## What you should do
What you return must be the lines of the data that hold the word "pixels".

## Dataset entries
-.-.-
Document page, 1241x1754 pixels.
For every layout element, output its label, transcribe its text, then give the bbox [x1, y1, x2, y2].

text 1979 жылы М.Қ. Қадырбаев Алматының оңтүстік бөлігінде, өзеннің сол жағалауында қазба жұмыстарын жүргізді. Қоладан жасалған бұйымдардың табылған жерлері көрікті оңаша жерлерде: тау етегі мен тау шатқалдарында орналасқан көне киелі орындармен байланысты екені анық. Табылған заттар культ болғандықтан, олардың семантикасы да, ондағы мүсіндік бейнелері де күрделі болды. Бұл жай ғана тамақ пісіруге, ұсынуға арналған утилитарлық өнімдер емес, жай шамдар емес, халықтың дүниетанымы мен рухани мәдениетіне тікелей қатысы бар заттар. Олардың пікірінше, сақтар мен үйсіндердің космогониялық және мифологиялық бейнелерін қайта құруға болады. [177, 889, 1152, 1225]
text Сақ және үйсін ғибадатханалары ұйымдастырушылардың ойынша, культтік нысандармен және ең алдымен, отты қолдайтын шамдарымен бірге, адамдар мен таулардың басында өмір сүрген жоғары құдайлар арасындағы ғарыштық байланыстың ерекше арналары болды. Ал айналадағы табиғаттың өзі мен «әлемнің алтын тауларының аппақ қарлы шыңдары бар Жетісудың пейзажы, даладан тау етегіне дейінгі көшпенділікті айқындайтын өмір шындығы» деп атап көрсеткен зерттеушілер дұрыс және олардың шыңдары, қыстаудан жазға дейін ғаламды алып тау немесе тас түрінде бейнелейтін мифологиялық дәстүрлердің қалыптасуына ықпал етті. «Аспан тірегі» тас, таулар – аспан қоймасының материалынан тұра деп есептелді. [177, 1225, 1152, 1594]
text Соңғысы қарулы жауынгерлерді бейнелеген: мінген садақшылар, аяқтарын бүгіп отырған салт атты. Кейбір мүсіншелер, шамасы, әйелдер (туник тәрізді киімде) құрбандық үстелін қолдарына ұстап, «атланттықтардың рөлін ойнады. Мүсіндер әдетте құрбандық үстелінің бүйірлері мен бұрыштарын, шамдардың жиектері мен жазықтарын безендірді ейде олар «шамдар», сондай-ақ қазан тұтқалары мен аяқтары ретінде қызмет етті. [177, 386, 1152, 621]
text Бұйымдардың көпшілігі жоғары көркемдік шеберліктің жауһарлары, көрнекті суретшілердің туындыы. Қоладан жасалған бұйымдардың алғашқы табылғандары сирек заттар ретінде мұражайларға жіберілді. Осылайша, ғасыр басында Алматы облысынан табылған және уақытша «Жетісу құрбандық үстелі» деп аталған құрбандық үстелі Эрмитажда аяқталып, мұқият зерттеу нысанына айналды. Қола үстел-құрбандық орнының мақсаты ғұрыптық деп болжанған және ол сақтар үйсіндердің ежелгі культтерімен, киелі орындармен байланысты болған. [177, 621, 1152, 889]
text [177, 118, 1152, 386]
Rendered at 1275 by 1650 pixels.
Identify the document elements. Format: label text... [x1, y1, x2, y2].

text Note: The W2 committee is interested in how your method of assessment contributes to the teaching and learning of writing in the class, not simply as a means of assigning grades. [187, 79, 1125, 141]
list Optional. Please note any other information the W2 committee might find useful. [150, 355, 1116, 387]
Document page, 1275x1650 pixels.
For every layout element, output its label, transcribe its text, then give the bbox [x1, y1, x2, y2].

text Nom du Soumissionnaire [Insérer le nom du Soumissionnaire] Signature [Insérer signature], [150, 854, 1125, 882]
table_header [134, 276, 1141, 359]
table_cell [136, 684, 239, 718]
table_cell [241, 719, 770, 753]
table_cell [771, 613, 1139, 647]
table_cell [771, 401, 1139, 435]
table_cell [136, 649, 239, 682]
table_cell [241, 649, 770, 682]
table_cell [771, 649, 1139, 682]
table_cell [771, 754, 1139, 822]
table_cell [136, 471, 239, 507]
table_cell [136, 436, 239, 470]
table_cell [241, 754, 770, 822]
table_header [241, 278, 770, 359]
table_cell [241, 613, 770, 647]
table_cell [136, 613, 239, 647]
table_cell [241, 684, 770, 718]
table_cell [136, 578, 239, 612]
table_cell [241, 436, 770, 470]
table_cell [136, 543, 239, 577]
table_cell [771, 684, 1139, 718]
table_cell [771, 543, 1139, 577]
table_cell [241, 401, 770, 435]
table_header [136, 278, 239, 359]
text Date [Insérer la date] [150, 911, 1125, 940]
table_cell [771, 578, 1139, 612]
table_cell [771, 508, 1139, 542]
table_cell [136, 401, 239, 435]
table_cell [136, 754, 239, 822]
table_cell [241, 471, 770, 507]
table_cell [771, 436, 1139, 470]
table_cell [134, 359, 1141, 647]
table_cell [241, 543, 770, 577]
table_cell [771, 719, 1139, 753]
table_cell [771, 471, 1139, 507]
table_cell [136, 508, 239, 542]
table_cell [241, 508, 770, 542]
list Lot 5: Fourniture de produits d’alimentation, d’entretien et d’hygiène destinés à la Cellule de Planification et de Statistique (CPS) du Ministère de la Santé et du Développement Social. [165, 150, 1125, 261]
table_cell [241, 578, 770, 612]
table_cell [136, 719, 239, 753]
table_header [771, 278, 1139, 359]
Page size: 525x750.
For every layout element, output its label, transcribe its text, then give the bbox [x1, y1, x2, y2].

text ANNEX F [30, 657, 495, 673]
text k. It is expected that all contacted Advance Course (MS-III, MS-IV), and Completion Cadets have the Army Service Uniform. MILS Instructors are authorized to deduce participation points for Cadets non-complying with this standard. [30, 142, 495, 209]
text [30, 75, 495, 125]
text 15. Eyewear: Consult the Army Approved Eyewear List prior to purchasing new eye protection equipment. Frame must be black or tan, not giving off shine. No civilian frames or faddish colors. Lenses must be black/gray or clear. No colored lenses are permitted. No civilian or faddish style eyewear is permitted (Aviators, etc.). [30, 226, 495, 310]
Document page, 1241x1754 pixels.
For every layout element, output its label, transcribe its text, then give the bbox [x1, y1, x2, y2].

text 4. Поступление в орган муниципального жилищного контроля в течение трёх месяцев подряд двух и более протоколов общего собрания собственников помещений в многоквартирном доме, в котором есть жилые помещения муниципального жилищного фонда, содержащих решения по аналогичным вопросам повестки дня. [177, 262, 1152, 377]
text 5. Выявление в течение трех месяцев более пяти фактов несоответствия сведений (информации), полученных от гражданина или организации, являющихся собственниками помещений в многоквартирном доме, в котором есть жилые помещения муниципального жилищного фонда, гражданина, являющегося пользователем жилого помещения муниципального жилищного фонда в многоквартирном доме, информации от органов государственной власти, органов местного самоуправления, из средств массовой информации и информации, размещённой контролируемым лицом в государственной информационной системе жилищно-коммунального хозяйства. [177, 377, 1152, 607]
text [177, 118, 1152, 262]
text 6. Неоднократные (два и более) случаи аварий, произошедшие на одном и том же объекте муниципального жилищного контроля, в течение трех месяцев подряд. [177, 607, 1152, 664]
-.-.-
## Task result
Document page, 1241x1754 pixels.
Rendered at 1275 by 1650 pixels.
Document page, 1275x1650 pixels.
Document page, 1241x1754 pixels.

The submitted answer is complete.